A YEAR AFTER HIS CHINESE oysters were voted out of the Chesapeake, Allen is back walking the beach in front of VIMS, showing me racks of oysters lined up in neat rows along the tidal shallows. Out on the flats, three of his hatchery workers are wading among the racks, lifting and moving bags of oysters. All these are native virginica oysters that he's been crossbreeding for fast growth and disease resistance, the traits that may represent the last, best hopes for oyster farming in the Chesapeake (see Survivor: Chesapeake).
Allen's sandy hair is now streaked with gray, and he's grown a beard, also graying, that gives him a grizzled professor look that works well when he goes into sardonic mode. He can slip into that mode easily when he's talking about the ariakensis decision, but for the most part he's surprisingly optimistic — in his restrained style — about the future. And with good reason.
The long, failed courtship with Chinese oysters, according to Allen, launched nothing less than a revolution in oyster aquaculture in Virginia. For more than a century, most oyster farmers followed a simple routine: dump wild seed on productive nursery bottoms and come back three years later in hopes of a harvest. When disease began devastating oyster grounds in the late 1950s, most Virginia seafood packers went out of business, but some began buying oysters from out-of-state suppliers. Most of the oysters now shucked and sold in the Chesapeake region have come from elsewhere, especially from Gulf states like Louisiana where the recent oil spill may soon cut the supply of oysters to the whole country.
To take part in the Chinese oyster trials, however, Virginia processors had to adopt a more intensive approach. They had to use bags and floats and off-bottom cages and carefully monitor and record growth and mortality. "When they ran out of ariakensis to test," says Allen, "they were left with the gear that enabled them to try growing our native species."

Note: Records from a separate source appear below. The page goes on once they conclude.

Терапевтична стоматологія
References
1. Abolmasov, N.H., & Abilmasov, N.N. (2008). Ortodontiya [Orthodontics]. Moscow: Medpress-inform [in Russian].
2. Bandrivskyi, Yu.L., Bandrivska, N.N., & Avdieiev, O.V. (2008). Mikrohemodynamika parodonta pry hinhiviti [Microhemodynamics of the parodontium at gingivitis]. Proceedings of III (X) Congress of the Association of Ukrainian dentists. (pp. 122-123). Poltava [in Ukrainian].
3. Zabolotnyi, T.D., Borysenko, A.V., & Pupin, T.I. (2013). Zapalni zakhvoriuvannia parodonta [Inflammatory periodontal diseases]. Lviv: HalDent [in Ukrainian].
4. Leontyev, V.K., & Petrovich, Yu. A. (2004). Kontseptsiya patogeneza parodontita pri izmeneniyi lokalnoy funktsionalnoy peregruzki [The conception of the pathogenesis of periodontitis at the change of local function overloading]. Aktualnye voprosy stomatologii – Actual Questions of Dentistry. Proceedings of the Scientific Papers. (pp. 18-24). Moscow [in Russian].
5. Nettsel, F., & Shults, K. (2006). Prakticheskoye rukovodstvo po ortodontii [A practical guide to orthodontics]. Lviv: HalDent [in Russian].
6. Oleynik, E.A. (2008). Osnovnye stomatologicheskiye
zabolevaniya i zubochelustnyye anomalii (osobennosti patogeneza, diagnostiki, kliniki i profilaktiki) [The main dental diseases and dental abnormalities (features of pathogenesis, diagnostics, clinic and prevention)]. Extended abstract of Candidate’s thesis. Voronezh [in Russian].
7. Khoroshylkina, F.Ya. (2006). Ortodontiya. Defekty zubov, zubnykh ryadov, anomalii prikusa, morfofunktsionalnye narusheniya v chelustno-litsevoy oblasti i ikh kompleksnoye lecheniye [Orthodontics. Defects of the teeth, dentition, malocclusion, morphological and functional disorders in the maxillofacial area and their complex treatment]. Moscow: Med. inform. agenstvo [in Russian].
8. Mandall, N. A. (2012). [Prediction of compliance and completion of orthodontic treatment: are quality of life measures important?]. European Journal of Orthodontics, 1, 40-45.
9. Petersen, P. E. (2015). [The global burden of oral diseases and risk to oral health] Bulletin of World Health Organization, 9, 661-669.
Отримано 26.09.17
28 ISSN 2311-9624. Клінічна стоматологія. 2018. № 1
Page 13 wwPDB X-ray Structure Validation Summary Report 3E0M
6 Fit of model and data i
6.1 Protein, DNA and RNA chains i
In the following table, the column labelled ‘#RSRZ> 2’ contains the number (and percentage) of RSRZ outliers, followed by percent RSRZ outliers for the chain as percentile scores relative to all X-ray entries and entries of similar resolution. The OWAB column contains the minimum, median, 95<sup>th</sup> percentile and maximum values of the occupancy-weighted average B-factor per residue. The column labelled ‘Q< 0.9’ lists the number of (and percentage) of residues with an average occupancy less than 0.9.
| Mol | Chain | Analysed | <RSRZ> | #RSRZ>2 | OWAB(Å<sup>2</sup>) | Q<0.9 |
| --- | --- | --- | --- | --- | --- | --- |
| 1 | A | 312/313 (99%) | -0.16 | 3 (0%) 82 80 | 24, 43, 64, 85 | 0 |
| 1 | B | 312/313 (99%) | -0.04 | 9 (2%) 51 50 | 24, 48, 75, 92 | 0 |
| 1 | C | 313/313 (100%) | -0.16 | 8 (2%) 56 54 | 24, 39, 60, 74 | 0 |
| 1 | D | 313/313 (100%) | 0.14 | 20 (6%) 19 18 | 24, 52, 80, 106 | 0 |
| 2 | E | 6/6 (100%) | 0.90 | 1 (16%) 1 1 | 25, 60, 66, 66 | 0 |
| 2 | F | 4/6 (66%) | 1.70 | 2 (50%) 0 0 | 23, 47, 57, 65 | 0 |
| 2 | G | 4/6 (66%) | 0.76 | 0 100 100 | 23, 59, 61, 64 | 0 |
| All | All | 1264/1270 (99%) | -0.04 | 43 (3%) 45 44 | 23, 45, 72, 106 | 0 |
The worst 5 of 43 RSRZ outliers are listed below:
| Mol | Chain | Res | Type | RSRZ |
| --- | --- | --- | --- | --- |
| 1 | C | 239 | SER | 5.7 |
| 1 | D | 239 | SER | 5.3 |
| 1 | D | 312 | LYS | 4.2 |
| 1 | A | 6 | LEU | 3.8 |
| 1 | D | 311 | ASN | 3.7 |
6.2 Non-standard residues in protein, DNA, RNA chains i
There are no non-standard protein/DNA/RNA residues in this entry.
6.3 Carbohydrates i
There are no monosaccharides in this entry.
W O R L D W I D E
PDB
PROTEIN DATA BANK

Between 2005 and last year, more private hatcheries geared up, and the production and planting of hatchery-grown oyster seed more than quadrupled. By 2009, the sale of farmed oysters from Virginia had increased ten fold. "The whole ariakensis thing impelled native oyster aquaculture," says Allen. "It just shoved it out the door. They went from being packers to being aquaculturists."
As Chinese oysters made their exit, the oyster that began to take center stage was the one he first invented thirty years earlier. Oyster farmers in Virginia began trying a triploid version of the native virginica oyster. Call it an accident of history. During the large-scale field trials, oyster growers in Virginia were asked to plant a small sample of triploid natives (1,000 oysters) next to their large plantings of Chinese triploids (100,000 oysters). Scientists wanted to have an "equivalency test," a comparison of the two triploid species, native versus non-native. Virginia growers were soon impressed with how fast the Chesapeake triploids grew.
Those Virginia growers ended up as early adopters for Chesapeake triploids. "We are working with it because that's the available option we have," says A.J. Erskine, an aquaculture specialist with both Bevans Oyster Company and Cowart Seafood. "I would anticipate triploids are going to be much more valuable for us than diploids." The invented oyster grows fast enough that it can often be harvested before MSX or Dermo diseases can kill it off. And it can be harvested all year, says Erskine. "It allows us to market that oyster during the summer."
For Standish Allen, the man who created triploids out of three species — the native virginica oyster, the Japanese gigas oyster and the Chinese ariakensis oyster — this last payoff is a low-key kind of pinnacle moment: The inventor finally gets to see one of his inventions catch on in the Chesapeake Bay.